Dalle stragi del 7 ottobre al cessate il fuoco, quindici mesi da incubo per Israele e Gaza
Sia per gli israeliani che per i palestinesi, il 7 ottobre è durato più di quindici mesi. Quindici mesi quanto quindici anni. La prospettiva di una tregua dà loro finalmente la speranza che uno dei capitoli più dolorosi della loro storia si stia chiudendo. Ma, dopo 468 giorni di guerra, rimasero sbalorditi. L’accumulo di sofferenze e paure, di rinunce, di preoccupazioni, di morte; sommato all’impressione di vivere un incubo senza fine, dà un sapore amaro alla fine dei combattimenti. Nessuno osa parlare di vittoria. In Israele nulla sarà concluso finché il centinaio di ostaggi ancora nelle mani di Hamas non saranno rilasciati, siano essi vivi o morti. Nella Striscia di Gaza, dopo la resilienza, arriverà il momento della ricostruzione. Si preannuncia lungo.
Nei Territori Palestinesi come in Israele, tutti ricordano proprio questo sabato, 7 ottobre 2023, alle 6:29, quando Hamas ha lanciato il suo attacco terroristico. In Israele ha colto tutti di sorpresa.
Quella mattina, gli ebrei israeliani si preparano a celebrare Simchat Torah, che conclude la festa di Sukkot.

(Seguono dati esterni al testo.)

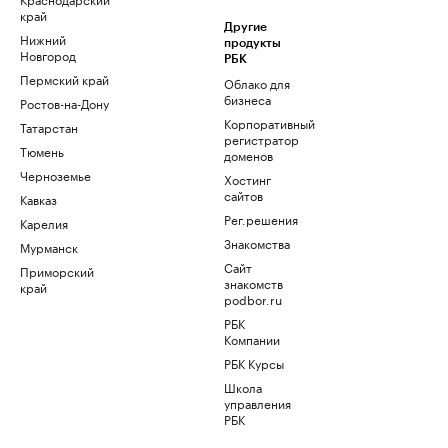
край
Другие
Нижний
продукты
Новгород
РБК
Пермский край
Облако для
бизнеса
Ростов-на-Дону
Корпоративный
Татарстан
регистратор
Тюмень
доменов
Черноземье
Хостинг
сайтов
Кавказ
Рег.решения
Карелия
Знакомства
Мурманск
Сайт
Приморский
знакомств
край
podbor.ru
РБК
Компании
РБК Курсы
Школа
управления
РБК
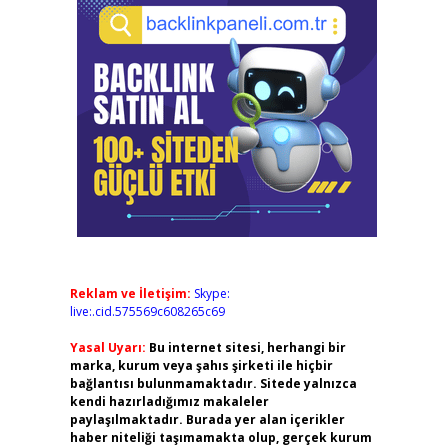
Reklam ve İletişim:
Skype:
live:.cid.575569c608265c69
Yasal Uyarı:
Bu internet sitesi, herhangi bir
marka, kurum veya şahıs şirketi ile hiçbir
bağlantısı bulunmamaktadır. Sitede yalnızca
kendi hazırladığımız makaleler
paylaşılmaktadır. Burada yer alan içerikler
haber niteliği taşımamakta olup, gerçek kurum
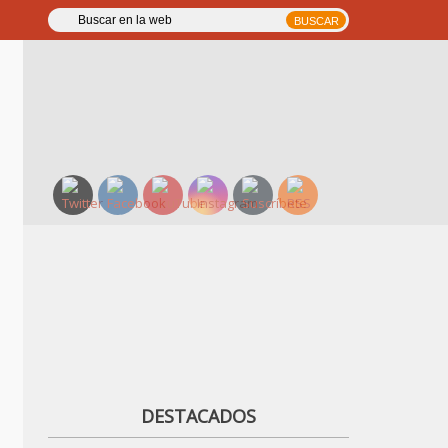
DESTACADOS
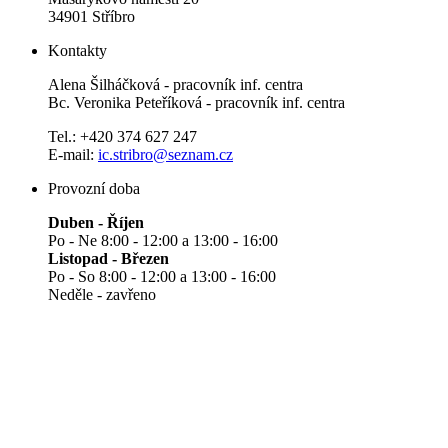
34901 Stříbro
Kontakty
Alena Šilháčková - pracovník inf. centra
Bc. Veronika Peteříková - pracovník inf. centra
Tel.: +420 374 627 247
E-mail:
ic.stribro@seznam.cz
Provozní doba
Duben - Říjen
Po - Ne 8:00 - 12:00 a 13:00 - 16:00
Listopad - Březen
Po - So 8:00 - 12:00 a 13:00 - 16:00
Neděle - zavřeno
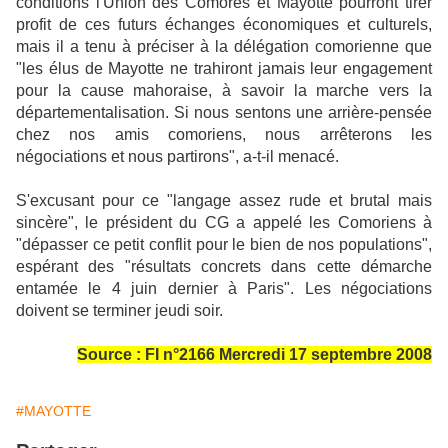
conditions l'Union des Comores et Mayotte pourront tirer
profit de ces futurs échanges économiques et culturels,
mais il a tenu à préciser à la délégation comorienne que
"les élus de Mayotte ne trahiront jamais leur engagement
pour la cause mahoraise, à savoir la marche vers la
départementalisation. Si nous sentons une arrière-pensée
chez nos amis comoriens, nous arrêterons les
négociations et nous partirons", a-t-il menacé.
S'excusant pour ce "langage assez rude et brutal mais
sincère", le président du CG a appelé les Comoriens à
"dépasser ce petit conflit pour le bien de nos populations",
espérant des "résultats concrets dans cette démarche
entamée le 4 juin dernier à Paris". Les négociations
doivent se terminer jeudi soir.
Source : FI n°2166 Mercredi 17 septembre 2008
#MAYOTTE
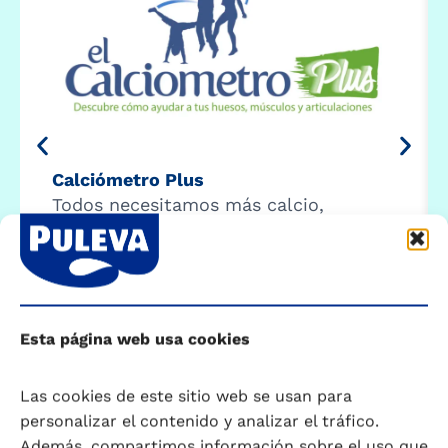
Calciómetro Plus
Todos necesitamos más calcio,
magnesio, vitamina C y D. ¿Sabías que
8 de cada 10 españoles no cumple con
la recomendación diaria? Comprueba
como estás en apenas dos minutos. …
Esta página web usa cookies
Comenzar calculadora
Las cookies de este sitio web se usan para
personalizar el contenido y analizar el tráfico.
Además, compartimos información sobre el uso que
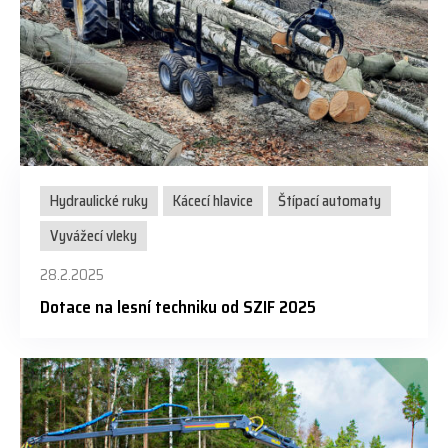
Hydraulické ruky
Kácecí hlavice
Štípací automaty
Vyvážecí vleky
28.2.2025
Dotace na lesní techniku od SZIF 2025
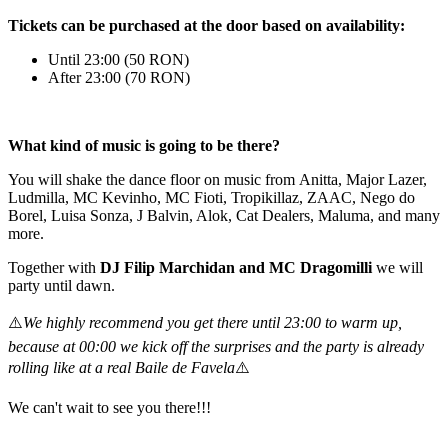
Tickets can be purchased at the door based on availability:
Until 23:00 (50 RON)
After 23:00 (70 RON)
What kind of music is going to be there?
You will shake the dance floor on music from Anitta, Major Lazer,
Ludmilla, MC Kevinho, MC Fioti, Tropikillaz, ZAAC, Nego do
Borel, Luisa Sonza, J Balvin, Alok, Cat Dealers, Maluma, and many
more.
Together with
DJ Filip Marchidan and
MC Dragomilli
we will
party until dawn.
⚠️
We highly recommend you get there until 23:00 to warm up,
because at 00:00 we kick off the surprises and the party is already
rolling like at a real Baile de Favela
⚠️
We can't wait to see you there!!!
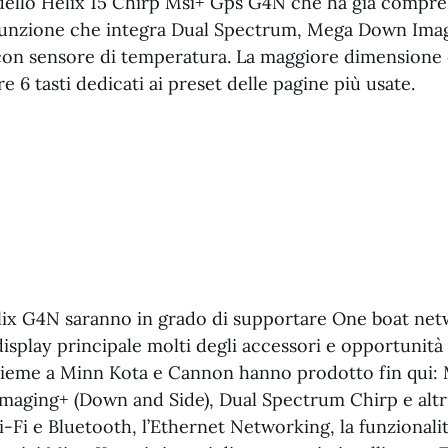
odello Helix 15 Chirp Msi+ Gps G4N che ha già compres
funzione che integra Dual Spectrum, Mega Down Ima
con sensore di temperatura. La maggiore dimensione 
e 6 tasti dedicati ai preset delle pagine più usate.
elix G4N saranno in grado di supportare One boat net
isplay principale molti degli accessori e opportunità 
ieme a Minn Kota e Cannon hanno prodotto fin qui:
maging+ (Down and Side), Dual Spectrum Chirp e altri
i-Fi e Bluetooth, l’Ethernet Networking, la funzionalit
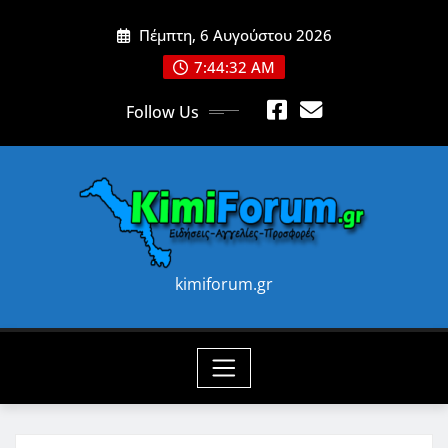
Skip
Πέμπτη, 6 Αυγούστου 2026
to
content
7:44:34 AM
Follow Us
kimiforum.gr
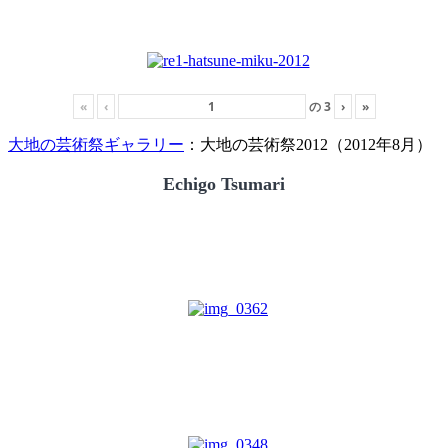
«
‹
の
3
›
»
大地の芸術祭ギャラリー
：大地の芸術祭2012（2012年8月）
Echigo Tsumari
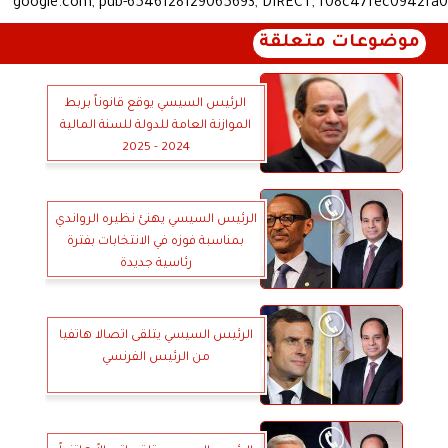
google.com, pub-6546128129065693, DIRECT, f08c47fec0942fa0
موضوعات متعلقة
الرئيس السيسي يوقع قانوناً بربط
الموازنة العامة للدولة للسنة المالية
2024 - 2025
الرئيس السيسي يهنئ نظيره الرواندي
بمناسبة فوزه في الانتخابات بفترة
رئاسية جديدة
الرئيس السيسي يتلقى اتصالا هاتفيا
من الرئيس الفرنسي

La gente riposa quando i commando di Hamas, della Jihad islamica palestinese e del Fronte popolare per la liberazione della Palestina fanno saltare la barriera che separa la Striscia di Gaza dal resto del mondo. Contemporaneamente vengono lanciati circa 5.000 razzi verso Israele. In ogni città del Paese, inclusa Gerusalemme, i residenti venivano svegliati dal sonno dal suono delle sirene: un suono che sarebbe diventato loro familiare nei mesi successivi.